If this classification — permanent versus ephemeral and integrated versus independent — is valid, we can conclude that the ideological consensus is linked to socio-graphic stability. That is, people tend to think alike if the visual landscape is structured and unchanging. And the feeling of freedom is linked to the presence of numerous and varied disagreements in live exchanges. However, as Berger has shown us, this “display” of freedom is mere illusion, when the general strategy behind it leads exclusively to consumption. For how long, and to what socially progressive ends, comes the feeling of freedom through consumption?

It is this dead-end situation that has led many high-level graphic designers to abandon ephemeral, independent design for the permanent, integrated projects considered to be more worthy.

Designer and client as co-authors

Let us move from the time frame of graphic design and examine the different participants and their relationships.

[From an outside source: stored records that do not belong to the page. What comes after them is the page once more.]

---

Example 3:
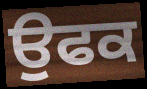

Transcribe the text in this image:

ਉਫਕ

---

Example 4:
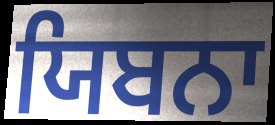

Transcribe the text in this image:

ਯਿਬਨਾ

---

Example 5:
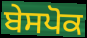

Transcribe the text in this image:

ਬੇਸਪੋਕ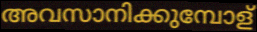
അവസാനിക്കുമ്പോള്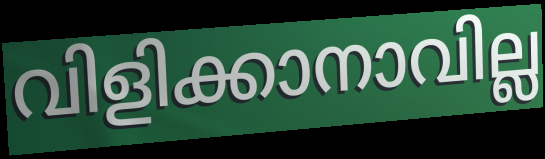
വിളിക്കാനാവില്ലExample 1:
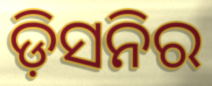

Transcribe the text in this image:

ଡ଼ିସନିର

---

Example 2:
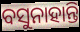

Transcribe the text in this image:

ବସୁନାହାନ୍ତି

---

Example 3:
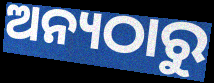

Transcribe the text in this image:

ଅନ୍ୟଠାରୁ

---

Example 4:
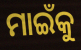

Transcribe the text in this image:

ମାଇଁକୁ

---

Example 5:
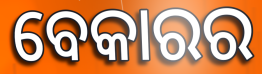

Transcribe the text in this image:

ବେକାରର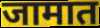
जामात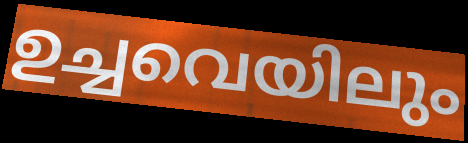
ഉച്ചവെയിലും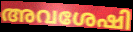
അവശേഷിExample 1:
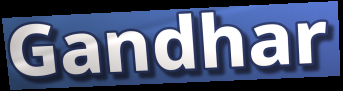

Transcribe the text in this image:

Gandhar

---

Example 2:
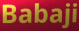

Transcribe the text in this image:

Babaji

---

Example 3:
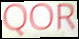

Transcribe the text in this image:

QOR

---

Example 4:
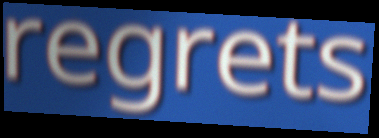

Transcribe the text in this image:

regrets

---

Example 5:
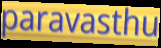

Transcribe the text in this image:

paravasthu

In the process of communication, the graphic designer and the client together constitute the transmitter. The message will be the result of their collaboration. Who chooses whom? By nature, the client needs the graphic designer only occasionally, whether the arrangement is repetitive or continuous.

Unlike the graphic designer, who looks for a kind of communication that is in relation to the nature of the message and of the presumed receiver, the client’s concerns and existence are elsewhere, outside of the communication process. The client looks for what would appear to be a solution (a graphic product) to his problems, in a competitive context. It is for this reason that the client tends to consider communication as strictly instrumental, and the graphic designer as a neutral transmitter of his message. The instrumental conception of visual communication is often the one adopted by clients who themselves have a very narrow view of their own role as transmitter.

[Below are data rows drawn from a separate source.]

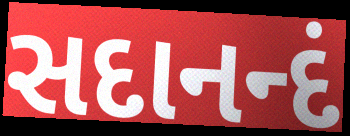
સદાનન્દંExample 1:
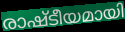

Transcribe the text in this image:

രാഷ്ടീയമായി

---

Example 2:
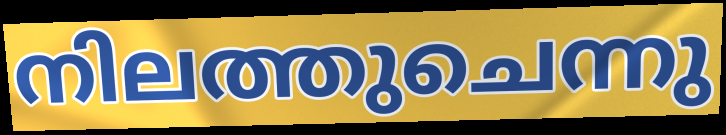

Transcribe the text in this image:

നിലത്തുചെന്നു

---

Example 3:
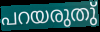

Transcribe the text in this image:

പറയരുതു്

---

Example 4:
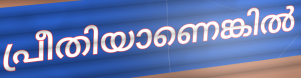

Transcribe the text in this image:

പ്രീതിയാണെങ്കിൽ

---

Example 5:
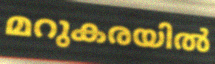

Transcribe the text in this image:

മറുകരയിൽ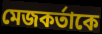
মেজকর্তাকে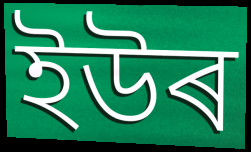
ইউৰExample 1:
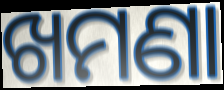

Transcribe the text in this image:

ଖମଣା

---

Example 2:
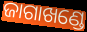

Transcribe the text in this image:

ଜାଗାଖଣ୍ଡେ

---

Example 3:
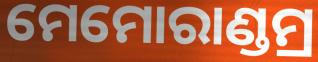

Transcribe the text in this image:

ମେମୋରାଣ୍ଡମ୍ର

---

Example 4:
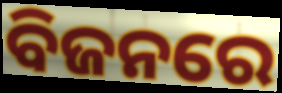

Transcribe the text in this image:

ବିଜନରେ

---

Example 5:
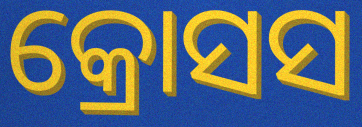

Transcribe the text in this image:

କ୍ରୋସସ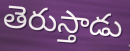
తెరుస్తాడు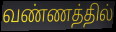
வண்ணத்தில்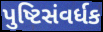
પુષ્ટિસંવર્ધક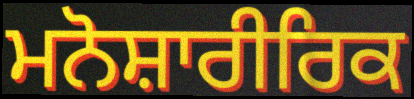
ਮਨੋਸ਼ਾਰੀਰਿਕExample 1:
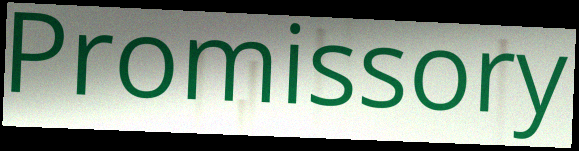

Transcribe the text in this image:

Promissory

But can neutral aesthetics exist? Can the message of the client always be unequivocal, never ambiguous? The truth between the client and the graphic designer will always be a complex and subjective truth. Otherwise, this collaboration has no reason to exist and can be advantageously replaced by a mechanical act.

It is through the contact established at the outset of the collaboration with the designer that the client can be brought to widen his perspective and transform his desire in order to obtain, among other things, that result. It is this contact that can make him conscious of his cultural role and his power of decision over the time frame of the communication.

The designer would like to choose a client for his apparent social role. The client — whose pragmatism about cost influences his demands — chooses the designer because of his know-how in relation to the economics of production. The depth of the relationship depends to a considerable extent on the nature of the consideration the client has for the know-how of graphic design. While many small-scale clients in the social, cultural, political, and even economic fields have high expectations of graphic designers, many others with considerable social influence are unaware of graphic design or have a very simplistic conception of it.

It will be absolutely essential, in the years ahead, to make graphic design known in its complete technical, intellectual, and artistic dimension. Then, graphic designers will be in a position to identify and respond consciously to requests that generate social acts that they can support in their role as co-authors.

This notion of co-authorship seems essential to me, from an ethical point of view. The necessary co-operation between client and graphic designer will lead the client to share the aesthetic position (not devoid of ideology) of the designer, and it will lead the designer to accept the validity of the ideological position of his client. It is this particular balance between co-authors that allows the production to be oriented toward a cultural act, which. by definition, is always risky.

If this important notion does not operate in the client-graphic designer relationship, then it becomes a service relationship only. And under these conditions, professional responsibility becomes a delusion.